Initially, my treatment plan was the same as the treatment plan for cutaneous melanoma (the one with the moles): I had a surgical biopsy to determine the diagnosis, and then went back into surgery a few weeks later for a wide local excision and a sentinel node biopsy. The wide local excision involved taking a larger section of tissue from the area around the tumour to make sure that there were no more cancerous cells. For the sentinel node biopsy, two lymph nodes in my groin were removed and tested for melanoma cells. Thankfully, there was no melanoma in my lymph nodes – but if there had been, my diagnosis would have been changed from Stage II mucosal melanoma to Stage III, and I would have had advanced cancer.
Unfortunately, my wide local excision found some more melanoma cells in-situ (pre-cancerous cells, which have the potential to develop into cancer) – so a few weeks later, once I’d healed, I was wheeled back into surgery for a third operation. Then, once I’d healed from my third operation, I had a fourth. And then a fifth. Each surgery delivered the same result: a small area of amelanotic melanoma in-situ. ‘Amelanotic’ means that the melanoma isn’t pigmented. In fact, it’s invisible! In the space of eight months, I went from a healthy, active, young woman who had never even set foot in a hospital, to a cancer patient who had been through five surgeries in attempts to rid her body of a now-invisible aggressive cancer. I can scarcely believe it.
Wow, you look so well!
One of the most difficult aspects of my diagnosis has been looking well. Melanoma doesn’t respond well to chemotherapy, and it is not an option for me. When I first ‘came out’ about my cancer, I was asked a lot of questions about chemotherapy. When would I have it? When would I lose my hair? How could I have a serious illness, but look so healthy? And (the worst): did I actually have a serious illness? Despite all my rounds of surgery, and the trauma that comes with any cancer diagnosis, I began to feel as if my specific ‘flavour’ of cancer was being downplayed. If I mentioned melanoma, I felt as if I had to explain that I had always looked after my skin, and actually my diagnosis was not down to any irresponsible behaviour. As an aside: just wear your sunscreen! And no, I have no idea if that mole on your arm is dodgy…
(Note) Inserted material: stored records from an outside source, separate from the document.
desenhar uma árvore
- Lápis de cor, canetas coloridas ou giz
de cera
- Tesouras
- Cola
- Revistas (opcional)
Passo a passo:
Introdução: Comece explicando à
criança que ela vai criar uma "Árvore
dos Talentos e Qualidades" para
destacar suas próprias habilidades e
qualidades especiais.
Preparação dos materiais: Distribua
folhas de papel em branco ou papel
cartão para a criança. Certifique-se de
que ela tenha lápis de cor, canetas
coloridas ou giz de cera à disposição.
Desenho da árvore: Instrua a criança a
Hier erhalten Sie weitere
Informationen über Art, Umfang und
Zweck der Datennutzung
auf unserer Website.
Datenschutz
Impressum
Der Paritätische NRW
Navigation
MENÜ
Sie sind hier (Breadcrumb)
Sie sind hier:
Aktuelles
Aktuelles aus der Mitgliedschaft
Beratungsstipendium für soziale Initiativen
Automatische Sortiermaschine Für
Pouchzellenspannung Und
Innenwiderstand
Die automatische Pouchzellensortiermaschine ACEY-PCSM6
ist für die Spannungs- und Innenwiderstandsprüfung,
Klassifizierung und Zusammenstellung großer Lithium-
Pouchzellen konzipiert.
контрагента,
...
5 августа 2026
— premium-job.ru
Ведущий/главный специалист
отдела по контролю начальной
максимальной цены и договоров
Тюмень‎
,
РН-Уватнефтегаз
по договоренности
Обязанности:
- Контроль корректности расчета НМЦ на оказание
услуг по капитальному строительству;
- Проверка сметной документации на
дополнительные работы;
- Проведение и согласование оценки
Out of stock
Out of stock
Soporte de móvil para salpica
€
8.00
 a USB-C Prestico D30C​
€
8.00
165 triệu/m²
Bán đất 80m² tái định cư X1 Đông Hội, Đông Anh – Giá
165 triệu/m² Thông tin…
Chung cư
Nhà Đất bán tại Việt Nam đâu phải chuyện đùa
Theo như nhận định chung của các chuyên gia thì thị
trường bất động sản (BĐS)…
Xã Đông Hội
Cancer messes with your head
Although I know deep down that my diagnosis is serious, it took me a long time to stop feeling like a cancer fraud. Not only do I look healthier than ‘the average cancer patient’ (fun fact: there’s no such thing!), but I can’t relate to many support group discussions about chemotherapy and radiotherapy side effects as I had never had that experience. Even if my cancer progresses, chemotherapy will be a last resort.
Through Shine, I’ve been able to meet others who have ‘just had surgery’ and can relate to some of the feelings I’ve described. It’s unlikely that I’ll ever meet someone who has the same diagnosis as me (if you have mucosal melanoma, please make yourself known!), but it is wonderful to be part of a community that acknowledges all the effects that a cancer diagnosis can have. I don’t have to explain or justify myself anymore!
I’ve only lived with cancer for a few months, yet the experience has already taught me a lot about myself. It matters less and less what other people think or believe about my illness. Instead, I focus on how I feel, and my own perceptions of my strengths and limitations. I’m finally giving myself the space to listen to my own needs – and that could be anything from needing to burn off some energy at the gym, to requiring a lazy day of nothing on the sofa.
It is so important to listen to yourself.